_THE PROBLEM:_ The expected output is every entry below, exact in every character.

Collected data entries

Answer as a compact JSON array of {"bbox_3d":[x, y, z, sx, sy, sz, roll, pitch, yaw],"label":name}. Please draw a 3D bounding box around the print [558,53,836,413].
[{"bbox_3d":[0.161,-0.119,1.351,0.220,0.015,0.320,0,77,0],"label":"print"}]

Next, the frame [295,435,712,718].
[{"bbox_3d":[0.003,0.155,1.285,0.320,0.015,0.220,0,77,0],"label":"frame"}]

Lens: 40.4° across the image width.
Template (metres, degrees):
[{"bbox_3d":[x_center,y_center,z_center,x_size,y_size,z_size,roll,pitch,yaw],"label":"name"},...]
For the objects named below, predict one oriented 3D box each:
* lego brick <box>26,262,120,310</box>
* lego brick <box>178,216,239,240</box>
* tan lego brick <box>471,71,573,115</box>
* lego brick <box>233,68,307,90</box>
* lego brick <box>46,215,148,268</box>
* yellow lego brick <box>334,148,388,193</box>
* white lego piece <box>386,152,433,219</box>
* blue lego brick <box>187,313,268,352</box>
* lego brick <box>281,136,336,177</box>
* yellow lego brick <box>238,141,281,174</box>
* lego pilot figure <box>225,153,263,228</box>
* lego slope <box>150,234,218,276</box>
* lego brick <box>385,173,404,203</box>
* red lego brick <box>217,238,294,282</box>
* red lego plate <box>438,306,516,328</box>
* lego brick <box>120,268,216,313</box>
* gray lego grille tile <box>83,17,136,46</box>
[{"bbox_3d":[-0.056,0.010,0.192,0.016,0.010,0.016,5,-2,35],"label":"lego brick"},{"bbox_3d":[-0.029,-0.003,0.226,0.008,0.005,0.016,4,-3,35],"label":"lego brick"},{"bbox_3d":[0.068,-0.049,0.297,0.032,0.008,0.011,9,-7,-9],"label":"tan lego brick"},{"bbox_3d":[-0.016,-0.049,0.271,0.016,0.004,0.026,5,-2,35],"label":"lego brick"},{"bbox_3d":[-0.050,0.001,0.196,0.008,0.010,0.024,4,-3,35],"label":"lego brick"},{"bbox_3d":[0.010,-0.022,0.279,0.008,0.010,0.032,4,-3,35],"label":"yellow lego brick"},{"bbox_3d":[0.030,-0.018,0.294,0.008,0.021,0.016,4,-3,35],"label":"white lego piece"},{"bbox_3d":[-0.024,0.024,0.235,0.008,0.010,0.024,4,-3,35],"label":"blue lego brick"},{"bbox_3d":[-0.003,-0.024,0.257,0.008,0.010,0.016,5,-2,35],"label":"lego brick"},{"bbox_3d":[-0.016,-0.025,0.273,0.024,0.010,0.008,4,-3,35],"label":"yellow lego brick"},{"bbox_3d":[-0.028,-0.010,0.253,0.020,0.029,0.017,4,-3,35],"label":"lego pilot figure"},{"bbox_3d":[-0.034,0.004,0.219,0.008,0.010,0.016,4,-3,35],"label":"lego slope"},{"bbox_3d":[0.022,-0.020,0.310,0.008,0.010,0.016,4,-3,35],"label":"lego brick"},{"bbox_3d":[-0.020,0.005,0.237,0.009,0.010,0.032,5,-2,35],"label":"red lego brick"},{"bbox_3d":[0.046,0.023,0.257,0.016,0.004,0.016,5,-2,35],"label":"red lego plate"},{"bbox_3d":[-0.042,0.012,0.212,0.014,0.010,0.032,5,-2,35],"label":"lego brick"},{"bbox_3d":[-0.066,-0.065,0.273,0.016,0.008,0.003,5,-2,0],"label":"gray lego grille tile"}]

_TASK RESULT:_
Answer as a compact JSON array of {"bbox_3d":[x, y, z, sx, sy, sz, roll, pitch, yaw],"label":name}. Please draw a 3D bounding box around the print [558,53,836,413].
[{"bbox_3d":[0.161,-0.119,1.351,0.220,0.015,0.320,0,77,0],"label":"print"}]

Next, the frame [295,435,712,718].
[{"bbox_3d":[0.003,0.155,1.285,0.320,0.015,0.220,0,77,0],"label":"frame"}]

Lens: 40.4° across the image width.
Template (metres, degrees):
[{"bbox_3d":[x_center,y_center,z_center,x_size,y_size,z_size,roll,pitch,yaw],"label":"name"},...]
For the objects named below, predict one oriented 3D box each:
* lego brick <box>26,262,120,310</box>
* lego brick <box>178,216,239,240</box>
* tan lego brick <box>471,71,573,115</box>
* lego brick <box>233,68,307,90</box>
* lego brick <box>46,215,148,268</box>
* yellow lego brick <box>334,148,388,193</box>
* white lego piece <box>386,152,433,219</box>
* blue lego brick <box>187,313,268,352</box>
* lego brick <box>281,136,336,177</box>
* yellow lego brick <box>238,141,281,174</box>
* lego pilot figure <box>225,153,263,228</box>
* lego slope <box>150,234,218,276</box>
* lego brick <box>385,173,404,203</box>
* red lego brick <box>217,238,294,282</box>
* red lego plate <box>438,306,516,328</box>
* lego brick <box>120,268,216,313</box>
* gray lego grille tile <box>83,17,136,46</box>
[{"bbox_3d":[-0.056,0.010,0.192,0.016,0.010,0.016,5,-2,35],"label":"lego brick"},{"bbox_3d":[-0.029,-0.003,0.226,0.008,0.005,0.016,4,-3,35],"label":"lego brick"},{"bbox_3d":[0.068,-0.049,0.297,0.032,0.008,0.011,9,-7,-9],"label":"tan lego brick"},{"bbox_3d":[-0.016,-0.049,0.271,0.016,0.004,0.026,5,-2,35],"label":"lego brick"},{"bbox_3d":[-0.050,0.001,0.196,0.008,0.010,0.024,4,-3,35],"label":"lego brick"},{"bbox_3d":[0.010,-0.022,0.279,0.008,0.010,0.032,4,-3,35],"label":"yellow lego brick"},{"bbox_3d":[0.030,-0.018,0.294,0.008,0.021,0.016,4,-3,35],"label":"white lego piece"},{"bbox_3d":[-0.024,0.024,0.235,0.008,0.010,0.024,4,-3,35],"label":"blue lego brick"},{"bbox_3d":[-0.003,-0.024,0.257,0.008,0.010,0.016,5,-2,35],"label":"lego brick"},{"bbox_3d":[-0.016,-0.025,0.273,0.024,0.010,0.008,4,-3,35],"label":"yellow lego brick"},{"bbox_3d":[-0.028,-0.010,0.253,0.020,0.029,0.017,4,-3,35],"label":"lego pilot figure"},{"bbox_3d":[-0.034,0.004,0.219,0.008,0.010,0.016,4,-3,35],"label":"lego slope"},{"bbox_3d":[0.022,-0.020,0.310,0.008,0.010,0.016,4,-3,35],"label":"lego brick"},{"bbox_3d":[-0.020,0.005,0.237,0.009,0.010,0.032,5,-2,35],"label":"red lego brick"},{"bbox_3d":[0.046,0.023,0.257,0.016,0.004,0.016,5,-2,35],"label":"red lego plate"},{"bbox_3d":[-0.042,0.012,0.212,0.014,0.010,0.032,5,-2,35],"label":"lego brick"},{"bbox_3d":[-0.066,-0.065,0.273,0.016,0.008,0.003,5,-2,0],"label":"gray lego grille tile"}]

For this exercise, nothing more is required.